Let’s Escape Reality By Thinking About The Pacers For Some Reason

We are not usually in the business of talking about the Pacers in September, a month before an NBA season would typically begin. Then again, nothing is typical anymore. Everything has gone sideways and gross, at an impossible speed. It is overwhelming. So we’re slowing it down. For our mental well-being, “boring” is the new “enthralling.” Tedium is so hot right now!

To that end, according to recent reports a handful of candidates have emerged to replace Nate McMillan as the Pacers’ head coach. There are still other candidates who might be considered dark horses. By me. Let’s examine the list of potential new head coaches for YOUR Indiana Pacers:

Dave Joerger, former head coach of the Sacramento Kings and Memphis Grizzlies

Joerger was good enough to claw his way up from being a semi-pro assistant in the arctic hinterlands somewhere to become a two-time NBA head coach. That’s really good! Not good enough, though, to not get fired from each of those jobs in somewhat short order. That’s very not good! “Joerger” is Icelandic for “Peter Principle,” it seems.

Chauncey Billups, former Detroit Pistons point guard

This is the safe pick, relatively speaking. Or as “safe” as hiring someone with no coaching experience can be—that is what NBA teams are doing now, apparently. Whatever. Most people think he will probably be the Pacers’ pick. I am not looking forward to the ten billion think pieces re-litigating the “Malice in the Palace,” which Billups was a part of. If he hires Ben Wallace as an assistant, though, we riot.

[ASSIGNMENT]
Answer these questions from the Pacers article:
1. Who is the Pacers' head coach that the candidates would replace?
2. Which two teams has Dave Joerger previously coached?
3. For which team did Chauncey Billups play point guard?
The rows after this are not needed for anything here.

[EXTRACTED MATERIAL]

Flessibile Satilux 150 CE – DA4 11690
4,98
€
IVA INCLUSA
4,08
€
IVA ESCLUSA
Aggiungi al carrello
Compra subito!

[RESPONSE TO THE EXERCISE]
1. Nate McMillan
2. The Sacramento Kings and the Memphis Grizzlies
3. The Detroit Pistons